Dataset content START
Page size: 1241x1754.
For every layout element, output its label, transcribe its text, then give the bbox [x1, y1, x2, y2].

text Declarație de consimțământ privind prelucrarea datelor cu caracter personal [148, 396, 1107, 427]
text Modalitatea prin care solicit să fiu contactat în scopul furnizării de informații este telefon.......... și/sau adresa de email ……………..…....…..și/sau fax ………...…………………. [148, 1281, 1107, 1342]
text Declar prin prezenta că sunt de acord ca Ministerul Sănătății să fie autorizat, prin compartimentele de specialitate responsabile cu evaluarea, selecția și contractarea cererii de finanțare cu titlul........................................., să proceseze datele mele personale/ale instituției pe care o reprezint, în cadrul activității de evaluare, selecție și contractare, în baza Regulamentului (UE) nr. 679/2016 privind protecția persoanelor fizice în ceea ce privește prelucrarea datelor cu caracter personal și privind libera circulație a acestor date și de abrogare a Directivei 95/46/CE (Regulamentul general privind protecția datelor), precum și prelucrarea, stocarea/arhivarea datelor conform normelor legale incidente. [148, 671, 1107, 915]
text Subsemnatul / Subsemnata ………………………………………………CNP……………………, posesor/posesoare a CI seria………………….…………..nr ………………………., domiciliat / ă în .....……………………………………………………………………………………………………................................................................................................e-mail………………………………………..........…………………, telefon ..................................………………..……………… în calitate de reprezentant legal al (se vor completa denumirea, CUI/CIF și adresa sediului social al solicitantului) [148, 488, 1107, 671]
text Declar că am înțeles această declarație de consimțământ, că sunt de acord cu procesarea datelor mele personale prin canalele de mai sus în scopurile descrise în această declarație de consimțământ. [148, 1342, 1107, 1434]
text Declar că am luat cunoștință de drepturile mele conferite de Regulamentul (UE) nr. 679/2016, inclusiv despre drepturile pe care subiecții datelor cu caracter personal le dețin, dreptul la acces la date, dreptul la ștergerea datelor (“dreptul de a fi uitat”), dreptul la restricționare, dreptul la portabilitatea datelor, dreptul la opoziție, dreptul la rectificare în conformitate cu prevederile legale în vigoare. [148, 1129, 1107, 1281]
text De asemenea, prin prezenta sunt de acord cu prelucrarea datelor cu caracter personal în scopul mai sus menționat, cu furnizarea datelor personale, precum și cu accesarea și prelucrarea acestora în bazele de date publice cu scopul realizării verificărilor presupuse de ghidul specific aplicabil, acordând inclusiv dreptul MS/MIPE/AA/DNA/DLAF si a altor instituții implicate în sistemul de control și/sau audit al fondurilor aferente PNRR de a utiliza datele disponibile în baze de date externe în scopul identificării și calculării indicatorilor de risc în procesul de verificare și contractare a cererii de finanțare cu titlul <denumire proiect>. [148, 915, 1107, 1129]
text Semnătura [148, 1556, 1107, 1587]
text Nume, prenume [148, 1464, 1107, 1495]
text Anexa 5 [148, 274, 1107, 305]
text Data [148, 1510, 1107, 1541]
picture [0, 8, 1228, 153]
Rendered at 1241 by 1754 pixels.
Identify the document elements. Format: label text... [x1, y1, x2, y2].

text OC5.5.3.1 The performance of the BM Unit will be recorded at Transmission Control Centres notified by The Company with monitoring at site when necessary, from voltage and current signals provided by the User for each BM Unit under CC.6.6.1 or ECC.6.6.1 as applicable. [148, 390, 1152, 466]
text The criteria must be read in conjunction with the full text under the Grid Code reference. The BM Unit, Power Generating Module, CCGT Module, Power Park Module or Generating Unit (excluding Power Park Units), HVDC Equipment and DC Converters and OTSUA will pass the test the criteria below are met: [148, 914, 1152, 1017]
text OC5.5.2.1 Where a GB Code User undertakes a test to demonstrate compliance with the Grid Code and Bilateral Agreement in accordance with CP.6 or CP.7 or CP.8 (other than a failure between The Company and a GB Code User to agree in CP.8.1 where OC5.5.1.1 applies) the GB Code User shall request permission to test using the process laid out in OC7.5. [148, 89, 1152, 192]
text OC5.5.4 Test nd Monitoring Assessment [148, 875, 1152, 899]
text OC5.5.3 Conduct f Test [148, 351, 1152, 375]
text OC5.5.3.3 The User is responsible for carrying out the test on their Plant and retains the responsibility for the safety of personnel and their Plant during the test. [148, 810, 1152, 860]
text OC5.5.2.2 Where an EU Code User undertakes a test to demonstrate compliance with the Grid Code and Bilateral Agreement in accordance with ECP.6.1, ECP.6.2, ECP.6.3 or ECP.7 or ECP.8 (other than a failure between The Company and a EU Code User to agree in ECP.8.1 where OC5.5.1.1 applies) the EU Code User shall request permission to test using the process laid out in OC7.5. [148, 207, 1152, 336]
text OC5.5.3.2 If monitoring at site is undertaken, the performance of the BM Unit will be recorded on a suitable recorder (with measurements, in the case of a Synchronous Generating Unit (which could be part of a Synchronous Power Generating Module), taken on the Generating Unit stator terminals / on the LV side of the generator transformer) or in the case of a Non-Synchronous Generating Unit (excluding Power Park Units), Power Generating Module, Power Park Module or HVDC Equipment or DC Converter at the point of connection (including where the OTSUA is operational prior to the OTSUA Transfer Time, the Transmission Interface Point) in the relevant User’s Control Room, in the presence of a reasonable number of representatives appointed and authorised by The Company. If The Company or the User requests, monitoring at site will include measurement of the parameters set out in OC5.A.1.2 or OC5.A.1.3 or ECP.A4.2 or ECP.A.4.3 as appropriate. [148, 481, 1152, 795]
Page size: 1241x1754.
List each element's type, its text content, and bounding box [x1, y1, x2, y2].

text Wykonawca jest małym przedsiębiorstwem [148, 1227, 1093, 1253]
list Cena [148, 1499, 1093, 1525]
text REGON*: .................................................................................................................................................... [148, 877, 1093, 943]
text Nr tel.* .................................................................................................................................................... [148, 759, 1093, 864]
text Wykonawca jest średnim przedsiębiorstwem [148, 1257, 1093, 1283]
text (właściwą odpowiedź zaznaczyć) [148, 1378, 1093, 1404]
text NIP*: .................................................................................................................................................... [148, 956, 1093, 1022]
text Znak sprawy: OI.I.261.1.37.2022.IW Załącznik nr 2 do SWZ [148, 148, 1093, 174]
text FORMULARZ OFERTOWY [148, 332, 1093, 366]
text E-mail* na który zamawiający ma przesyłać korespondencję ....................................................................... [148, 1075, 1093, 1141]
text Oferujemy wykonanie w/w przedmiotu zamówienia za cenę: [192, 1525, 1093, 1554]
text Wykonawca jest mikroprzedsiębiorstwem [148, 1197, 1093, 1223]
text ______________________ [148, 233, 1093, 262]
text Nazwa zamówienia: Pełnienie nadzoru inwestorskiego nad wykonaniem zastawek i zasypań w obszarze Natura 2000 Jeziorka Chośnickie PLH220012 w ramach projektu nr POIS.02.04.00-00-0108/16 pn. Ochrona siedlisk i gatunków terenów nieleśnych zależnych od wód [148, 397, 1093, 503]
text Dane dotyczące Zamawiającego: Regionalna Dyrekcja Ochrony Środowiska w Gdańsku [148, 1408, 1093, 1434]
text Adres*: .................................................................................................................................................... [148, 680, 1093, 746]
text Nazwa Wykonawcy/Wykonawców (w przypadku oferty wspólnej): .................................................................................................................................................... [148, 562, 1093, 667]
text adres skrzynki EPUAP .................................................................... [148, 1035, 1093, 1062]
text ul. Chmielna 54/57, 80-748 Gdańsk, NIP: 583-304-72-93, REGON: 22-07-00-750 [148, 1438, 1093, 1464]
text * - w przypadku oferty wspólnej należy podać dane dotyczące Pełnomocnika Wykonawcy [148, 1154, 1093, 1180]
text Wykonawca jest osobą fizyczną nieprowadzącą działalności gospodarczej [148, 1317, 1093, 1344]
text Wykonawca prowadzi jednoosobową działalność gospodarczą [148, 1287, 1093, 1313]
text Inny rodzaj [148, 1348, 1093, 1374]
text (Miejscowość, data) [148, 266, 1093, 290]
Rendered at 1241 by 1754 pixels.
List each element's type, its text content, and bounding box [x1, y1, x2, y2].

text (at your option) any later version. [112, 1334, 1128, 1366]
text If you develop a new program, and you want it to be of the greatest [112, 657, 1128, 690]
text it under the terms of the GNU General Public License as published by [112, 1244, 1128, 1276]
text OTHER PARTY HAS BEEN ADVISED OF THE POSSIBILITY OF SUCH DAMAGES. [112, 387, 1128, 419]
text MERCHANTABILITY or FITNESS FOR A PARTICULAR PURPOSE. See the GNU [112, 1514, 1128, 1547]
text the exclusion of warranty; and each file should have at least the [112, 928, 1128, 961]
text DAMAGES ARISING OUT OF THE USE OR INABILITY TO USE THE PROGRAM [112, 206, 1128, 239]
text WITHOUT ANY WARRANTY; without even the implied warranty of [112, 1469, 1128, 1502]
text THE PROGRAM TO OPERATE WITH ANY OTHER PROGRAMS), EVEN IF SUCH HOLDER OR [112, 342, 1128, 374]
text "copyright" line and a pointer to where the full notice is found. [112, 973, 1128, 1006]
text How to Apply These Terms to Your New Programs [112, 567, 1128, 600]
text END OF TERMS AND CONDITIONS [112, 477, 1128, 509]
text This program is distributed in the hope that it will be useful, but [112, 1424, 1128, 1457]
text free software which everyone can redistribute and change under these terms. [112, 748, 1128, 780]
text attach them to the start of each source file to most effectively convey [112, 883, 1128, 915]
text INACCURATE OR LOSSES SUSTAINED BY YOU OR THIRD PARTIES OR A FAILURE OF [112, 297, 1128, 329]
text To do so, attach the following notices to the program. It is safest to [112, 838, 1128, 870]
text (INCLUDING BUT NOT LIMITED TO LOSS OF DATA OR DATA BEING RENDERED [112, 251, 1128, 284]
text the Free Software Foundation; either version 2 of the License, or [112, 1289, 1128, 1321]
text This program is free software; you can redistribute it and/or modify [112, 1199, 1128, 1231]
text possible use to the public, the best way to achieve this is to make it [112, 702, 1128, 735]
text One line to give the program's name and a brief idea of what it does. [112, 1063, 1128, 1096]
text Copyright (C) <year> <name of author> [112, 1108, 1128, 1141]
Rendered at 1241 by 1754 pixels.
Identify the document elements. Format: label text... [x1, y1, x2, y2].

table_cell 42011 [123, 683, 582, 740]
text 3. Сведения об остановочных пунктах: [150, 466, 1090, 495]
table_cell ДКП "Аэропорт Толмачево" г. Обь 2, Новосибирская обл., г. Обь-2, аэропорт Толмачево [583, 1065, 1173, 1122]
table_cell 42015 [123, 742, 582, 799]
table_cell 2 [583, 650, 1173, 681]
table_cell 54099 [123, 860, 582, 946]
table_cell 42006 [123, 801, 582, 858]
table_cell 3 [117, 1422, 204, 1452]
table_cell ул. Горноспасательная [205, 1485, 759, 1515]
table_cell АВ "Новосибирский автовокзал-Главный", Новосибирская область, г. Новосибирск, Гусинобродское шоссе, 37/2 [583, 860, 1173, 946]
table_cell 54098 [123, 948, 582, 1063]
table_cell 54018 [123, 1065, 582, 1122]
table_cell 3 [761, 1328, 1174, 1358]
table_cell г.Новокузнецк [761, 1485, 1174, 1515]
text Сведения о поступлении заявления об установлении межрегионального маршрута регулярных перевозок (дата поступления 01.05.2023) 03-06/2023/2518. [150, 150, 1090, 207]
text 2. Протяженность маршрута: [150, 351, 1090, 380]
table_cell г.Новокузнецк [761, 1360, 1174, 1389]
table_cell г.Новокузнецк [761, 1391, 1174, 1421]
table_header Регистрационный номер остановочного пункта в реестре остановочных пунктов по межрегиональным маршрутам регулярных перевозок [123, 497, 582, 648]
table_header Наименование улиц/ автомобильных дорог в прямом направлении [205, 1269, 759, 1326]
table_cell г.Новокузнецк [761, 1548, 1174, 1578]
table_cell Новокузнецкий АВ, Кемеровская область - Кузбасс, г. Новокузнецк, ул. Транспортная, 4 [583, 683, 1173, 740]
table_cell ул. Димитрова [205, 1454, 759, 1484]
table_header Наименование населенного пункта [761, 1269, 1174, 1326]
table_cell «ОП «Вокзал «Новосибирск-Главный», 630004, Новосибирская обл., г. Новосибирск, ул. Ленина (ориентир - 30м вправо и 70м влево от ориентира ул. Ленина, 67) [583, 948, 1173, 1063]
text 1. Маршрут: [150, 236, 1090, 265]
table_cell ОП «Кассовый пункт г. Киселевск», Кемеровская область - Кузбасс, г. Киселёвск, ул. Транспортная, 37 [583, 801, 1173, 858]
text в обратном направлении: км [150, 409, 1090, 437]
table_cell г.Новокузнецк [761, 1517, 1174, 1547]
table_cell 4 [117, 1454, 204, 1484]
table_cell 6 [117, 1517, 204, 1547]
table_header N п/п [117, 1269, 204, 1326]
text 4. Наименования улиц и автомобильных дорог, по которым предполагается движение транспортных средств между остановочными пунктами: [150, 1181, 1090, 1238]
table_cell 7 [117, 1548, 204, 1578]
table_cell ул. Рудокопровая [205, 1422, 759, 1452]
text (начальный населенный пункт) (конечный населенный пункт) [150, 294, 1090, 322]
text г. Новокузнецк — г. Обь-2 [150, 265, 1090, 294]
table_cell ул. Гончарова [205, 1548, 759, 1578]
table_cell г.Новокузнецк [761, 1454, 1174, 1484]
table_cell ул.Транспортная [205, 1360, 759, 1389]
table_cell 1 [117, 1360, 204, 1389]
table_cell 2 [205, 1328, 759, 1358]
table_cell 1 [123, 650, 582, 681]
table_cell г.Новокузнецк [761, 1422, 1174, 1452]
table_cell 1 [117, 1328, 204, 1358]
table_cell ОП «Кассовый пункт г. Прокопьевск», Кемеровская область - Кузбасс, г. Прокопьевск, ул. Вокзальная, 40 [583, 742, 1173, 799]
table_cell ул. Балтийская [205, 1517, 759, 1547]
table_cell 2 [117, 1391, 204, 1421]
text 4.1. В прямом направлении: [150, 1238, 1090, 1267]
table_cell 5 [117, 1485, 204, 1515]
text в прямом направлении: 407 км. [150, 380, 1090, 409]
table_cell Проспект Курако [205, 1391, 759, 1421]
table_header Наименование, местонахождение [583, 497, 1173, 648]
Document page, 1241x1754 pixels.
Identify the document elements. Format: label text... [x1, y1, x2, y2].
Dataset content END
### [Assignment]
Work through the records above line by line and count those that hold the string "Wykonawcy". Give only the result.

### [Written solution]
2